Suarastra.com – Di tengah sunyinya pedalaman Kutai Kartanegara (Kukar), jauh dari hiruk-pikuk kota, masyarakat Desa Kedang Ipil, Kecamatan Kota Bangun Darat, terus menghidupkan salah satu ritual adat Kutai Lawas warisan leluhur mereka yaitu, Nutuk Beham atau tradisi penumbukan padi muda yang penuh makna spiritual dan kebersamaan.
Digelar selama tiga hari penuh sejak 9 hingga 11 Mei 2025, Nutuk Beham tahun ini menjadi momentum penting bagi warga Dusun Kanduaraya, terutama dari RT 1 hingga RT 9, untuk kembali merayakan hasil panen mereka dengan cara yang telah diwariskan secara turun-temurun.

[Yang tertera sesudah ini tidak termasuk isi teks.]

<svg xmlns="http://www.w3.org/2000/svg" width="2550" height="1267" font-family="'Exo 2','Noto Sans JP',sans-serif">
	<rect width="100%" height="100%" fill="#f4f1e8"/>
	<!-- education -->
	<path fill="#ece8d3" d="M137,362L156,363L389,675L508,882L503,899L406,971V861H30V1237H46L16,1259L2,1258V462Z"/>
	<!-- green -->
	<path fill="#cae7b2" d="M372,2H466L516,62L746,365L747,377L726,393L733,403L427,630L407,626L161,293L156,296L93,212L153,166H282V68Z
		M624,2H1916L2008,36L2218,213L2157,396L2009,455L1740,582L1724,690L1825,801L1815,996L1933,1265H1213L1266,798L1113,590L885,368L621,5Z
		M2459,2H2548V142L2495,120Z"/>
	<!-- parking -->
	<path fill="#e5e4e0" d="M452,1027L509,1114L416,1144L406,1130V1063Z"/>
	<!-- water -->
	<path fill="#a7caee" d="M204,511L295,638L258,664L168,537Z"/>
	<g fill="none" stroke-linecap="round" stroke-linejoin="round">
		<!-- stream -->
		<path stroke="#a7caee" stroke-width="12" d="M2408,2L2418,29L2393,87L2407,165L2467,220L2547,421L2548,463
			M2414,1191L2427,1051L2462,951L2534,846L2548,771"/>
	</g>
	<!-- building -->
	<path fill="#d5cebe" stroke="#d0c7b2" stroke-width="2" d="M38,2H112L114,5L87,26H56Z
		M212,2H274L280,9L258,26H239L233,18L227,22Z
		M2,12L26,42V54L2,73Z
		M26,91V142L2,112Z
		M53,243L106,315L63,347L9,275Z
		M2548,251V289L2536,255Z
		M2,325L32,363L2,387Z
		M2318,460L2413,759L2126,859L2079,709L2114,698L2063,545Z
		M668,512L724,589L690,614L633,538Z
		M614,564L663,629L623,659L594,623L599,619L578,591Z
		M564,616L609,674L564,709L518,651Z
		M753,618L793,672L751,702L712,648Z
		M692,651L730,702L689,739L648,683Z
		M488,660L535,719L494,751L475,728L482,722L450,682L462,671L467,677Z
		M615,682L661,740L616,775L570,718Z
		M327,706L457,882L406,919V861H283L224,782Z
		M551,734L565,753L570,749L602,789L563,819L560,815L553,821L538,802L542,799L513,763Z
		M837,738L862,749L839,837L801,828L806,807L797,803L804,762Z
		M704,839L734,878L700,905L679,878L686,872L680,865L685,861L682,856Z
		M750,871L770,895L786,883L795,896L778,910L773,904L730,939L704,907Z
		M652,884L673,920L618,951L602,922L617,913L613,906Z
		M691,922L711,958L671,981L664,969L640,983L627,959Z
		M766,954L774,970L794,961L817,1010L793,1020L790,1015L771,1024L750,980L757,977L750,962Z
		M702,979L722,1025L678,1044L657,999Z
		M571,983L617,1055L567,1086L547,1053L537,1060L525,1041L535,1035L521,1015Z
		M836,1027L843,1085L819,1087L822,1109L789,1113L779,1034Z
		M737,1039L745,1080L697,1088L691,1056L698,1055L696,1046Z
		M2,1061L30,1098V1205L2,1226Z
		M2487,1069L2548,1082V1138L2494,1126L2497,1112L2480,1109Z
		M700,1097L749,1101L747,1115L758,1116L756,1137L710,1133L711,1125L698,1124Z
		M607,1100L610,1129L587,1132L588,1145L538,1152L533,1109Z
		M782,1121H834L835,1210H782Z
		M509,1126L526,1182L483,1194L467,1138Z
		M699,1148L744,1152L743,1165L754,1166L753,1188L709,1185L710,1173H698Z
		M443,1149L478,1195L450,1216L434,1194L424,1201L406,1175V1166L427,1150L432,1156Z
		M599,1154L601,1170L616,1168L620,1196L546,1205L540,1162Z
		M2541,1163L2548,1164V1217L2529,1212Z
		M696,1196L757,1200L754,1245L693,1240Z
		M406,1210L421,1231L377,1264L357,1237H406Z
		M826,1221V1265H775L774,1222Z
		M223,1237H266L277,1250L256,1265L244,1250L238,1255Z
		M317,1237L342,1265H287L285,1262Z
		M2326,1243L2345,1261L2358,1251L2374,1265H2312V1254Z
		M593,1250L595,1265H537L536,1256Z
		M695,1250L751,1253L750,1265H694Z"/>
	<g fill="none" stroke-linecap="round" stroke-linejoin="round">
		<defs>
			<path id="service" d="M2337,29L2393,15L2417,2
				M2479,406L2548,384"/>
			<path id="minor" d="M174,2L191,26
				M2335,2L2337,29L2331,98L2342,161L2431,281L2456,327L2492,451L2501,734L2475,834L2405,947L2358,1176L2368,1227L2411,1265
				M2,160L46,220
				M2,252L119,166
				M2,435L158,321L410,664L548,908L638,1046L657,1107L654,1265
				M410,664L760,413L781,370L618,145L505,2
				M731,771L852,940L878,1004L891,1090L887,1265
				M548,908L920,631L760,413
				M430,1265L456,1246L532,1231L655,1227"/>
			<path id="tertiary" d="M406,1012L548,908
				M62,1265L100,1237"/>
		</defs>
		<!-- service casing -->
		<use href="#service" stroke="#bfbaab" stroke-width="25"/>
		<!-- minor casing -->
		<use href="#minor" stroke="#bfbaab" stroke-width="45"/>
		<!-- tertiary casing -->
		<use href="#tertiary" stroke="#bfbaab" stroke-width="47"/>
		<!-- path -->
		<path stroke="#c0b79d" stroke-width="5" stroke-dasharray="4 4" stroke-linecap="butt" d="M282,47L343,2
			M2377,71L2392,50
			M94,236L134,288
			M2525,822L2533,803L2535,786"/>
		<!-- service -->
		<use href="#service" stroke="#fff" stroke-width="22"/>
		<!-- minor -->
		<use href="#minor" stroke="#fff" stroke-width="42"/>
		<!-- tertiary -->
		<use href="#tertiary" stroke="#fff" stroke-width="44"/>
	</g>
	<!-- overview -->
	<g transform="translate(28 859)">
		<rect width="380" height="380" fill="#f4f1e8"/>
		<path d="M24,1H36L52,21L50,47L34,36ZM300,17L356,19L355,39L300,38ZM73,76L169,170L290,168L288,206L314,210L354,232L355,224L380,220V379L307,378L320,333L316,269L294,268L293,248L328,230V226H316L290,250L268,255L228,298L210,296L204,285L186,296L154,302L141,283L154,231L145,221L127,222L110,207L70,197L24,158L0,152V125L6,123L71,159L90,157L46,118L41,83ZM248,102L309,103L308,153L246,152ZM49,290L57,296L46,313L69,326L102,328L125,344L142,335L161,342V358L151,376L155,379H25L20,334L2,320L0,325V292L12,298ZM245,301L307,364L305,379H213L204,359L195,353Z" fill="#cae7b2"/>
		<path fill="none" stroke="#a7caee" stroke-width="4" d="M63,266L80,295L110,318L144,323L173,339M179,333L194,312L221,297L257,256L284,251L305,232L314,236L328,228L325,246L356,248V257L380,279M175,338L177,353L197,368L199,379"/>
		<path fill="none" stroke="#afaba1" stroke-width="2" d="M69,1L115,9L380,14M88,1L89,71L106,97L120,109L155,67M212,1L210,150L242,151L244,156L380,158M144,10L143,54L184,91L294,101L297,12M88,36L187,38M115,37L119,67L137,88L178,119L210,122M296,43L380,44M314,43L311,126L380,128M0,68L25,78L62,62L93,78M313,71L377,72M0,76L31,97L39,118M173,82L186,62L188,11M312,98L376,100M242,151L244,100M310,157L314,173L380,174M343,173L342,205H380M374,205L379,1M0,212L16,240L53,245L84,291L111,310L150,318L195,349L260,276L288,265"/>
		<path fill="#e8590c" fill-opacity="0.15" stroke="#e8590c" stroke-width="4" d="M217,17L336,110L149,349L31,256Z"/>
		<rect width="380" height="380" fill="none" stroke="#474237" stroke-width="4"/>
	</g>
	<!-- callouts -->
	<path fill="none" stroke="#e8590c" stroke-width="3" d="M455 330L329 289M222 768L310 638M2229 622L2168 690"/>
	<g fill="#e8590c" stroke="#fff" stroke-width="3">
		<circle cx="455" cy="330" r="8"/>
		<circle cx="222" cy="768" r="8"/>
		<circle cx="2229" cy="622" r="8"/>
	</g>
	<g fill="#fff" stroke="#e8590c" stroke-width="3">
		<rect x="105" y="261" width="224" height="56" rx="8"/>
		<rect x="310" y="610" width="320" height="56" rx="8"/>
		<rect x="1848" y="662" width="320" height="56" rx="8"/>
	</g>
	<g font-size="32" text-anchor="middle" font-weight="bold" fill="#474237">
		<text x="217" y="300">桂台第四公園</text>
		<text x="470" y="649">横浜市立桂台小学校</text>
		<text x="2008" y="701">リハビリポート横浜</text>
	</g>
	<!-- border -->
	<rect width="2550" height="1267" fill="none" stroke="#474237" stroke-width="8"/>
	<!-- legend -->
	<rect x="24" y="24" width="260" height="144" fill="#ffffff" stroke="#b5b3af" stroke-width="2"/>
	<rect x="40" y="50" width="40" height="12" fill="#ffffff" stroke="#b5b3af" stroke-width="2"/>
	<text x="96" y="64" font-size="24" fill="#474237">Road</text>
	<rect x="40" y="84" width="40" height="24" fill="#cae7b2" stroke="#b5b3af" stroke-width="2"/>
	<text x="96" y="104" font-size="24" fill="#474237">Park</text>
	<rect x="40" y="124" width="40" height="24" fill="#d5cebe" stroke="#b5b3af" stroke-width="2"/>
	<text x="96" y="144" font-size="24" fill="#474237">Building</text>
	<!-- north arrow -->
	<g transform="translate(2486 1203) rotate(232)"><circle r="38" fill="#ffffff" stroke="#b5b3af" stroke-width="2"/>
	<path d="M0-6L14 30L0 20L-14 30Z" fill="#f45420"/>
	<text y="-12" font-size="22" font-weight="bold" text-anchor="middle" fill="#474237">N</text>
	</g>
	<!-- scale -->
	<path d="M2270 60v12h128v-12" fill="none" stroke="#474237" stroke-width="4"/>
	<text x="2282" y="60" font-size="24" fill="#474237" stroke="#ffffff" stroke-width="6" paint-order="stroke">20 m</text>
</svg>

“Kegiatan nutuk beham ini kami laksanakan selama tiga hari, dengan persiapan yang sudah dimulai sebulan sebelumnya,” ungkap Kepala Desa (Kades) Kedang Ipil, Kuspawansyah, saat ditemui di sela-sela acara, pada Sabtu (10/5/2025).
Ia menambahkan, semangat masyarakat sangat tinggi untuk ikut serta dalam setiap proses kegiatan ini.
“Terlihat sekali bagaimana warga sangat menjunjung tinggi budaya dan tradisi. Mereka kompak, gotong royong menyiapkan segala keperluan.” katanya.
Menurut Kuspawansyah, awalnya Nutuk Beham hanya dilakukan secara terbatas oleh kelompok masyarakat peladang padi gunung. Namun sejak tahun 2015, tradisi ini mulai digelar di lingkungan pemukiman. Setahun berselang, pada 2016, Nutuk Beham resmi masuk dalam kalender event tahunan Pemerintah Kabupaten (Pemkab) Kukar.
“Kalau dijadikan event, ini adalah kali kedelapan. Meski sempat terhenti dua tahun akibat pandemi COVID-19, tahun ini semangatnya justru semakin besar,” tambahnya.

Kebersamaan Masyarakat Desa Kedang Ipil
Kegiatan Nutuk Beham bukan sekadar menumbuk padi. Ia mengatakan, kegiatan ini mengandung penuh ke bersamaannya, dalam menjalankan rangkaian ritual, yang melibatkan seluruh warga.
Dalam pelaksanaannya, kegiatan ini dibagi menjadi tiga bagian utama. Pertama, ada bagian masyarakat yang memasak nasi dan lauk pauk yang diperuntukkan bagi seluruh pengunjung, termasuk peserta dan tamu undangan. Kedua, proses penyangraian. Dan yang ketiga, penumbukan padi yang dilakukan di atas panggung utama.
Lanjutnya, tahun ini, sekitar satu setengah ton ketan yang berasal dari hasil panen ladang warga ditumbuk dalam kegiatan Nutuk Beham ini.
“Jumlah ini menunjukkan tingginya partisipasi masyarakat dalam menyumbangkan hasil panennya untuk kegiatan adat tersebut,” ucapnya.
Puncak Kegiatan Nutuk Beham
Di hari ketiga kegiatan, Kuspawansyah menyebutkan, rangkaian acara akan ditutup dengan ritual adat Bememang atau Beluluh yang dilangsungkan di balai adat.
“Dalam upacara ini, seluruh hasil Nutuk Beham disajikan dalam bentuk beras dan wajik. Makanan ini akan didoakan sebagai bentuk rasa syukur kepada Tuhan Yang Maha Esa atas rezeki dan panen yang melimpah,” lanjutnya.
Tak lupa juga ia menyampaikan, melalui kegiatan Nutuk Beham, masyarakat Kedang Ipil tidak hanya menjaga tradisi, tetapi juga memperkuat solidaritas sosial, kebersamaan, dan nilai-nilai kearifan lokal yang kian langka di era modern.
“Nutuk Beham adalah warisan nenek moyang kita. Sebuah penghormatan terhadap padi sebagai bahan makanan pokok. Tradisi ini lahir dari rasa syukur mendalam kepada Sang Pencipta,” jelas Kuspawansyah.
Terakhir, dirinya berharap, tradisi ini terus dirawat dan dicintai oleh generasi muda.
“Semoga masyarakat Kedang Ipil dan sekitarnya bisa terus menjaga dan melestarikan Nutuk Beham. Ini bukan sekadar acara, tapi identitas kita sebagai masyarakat adat Kutai,” pungkasnya.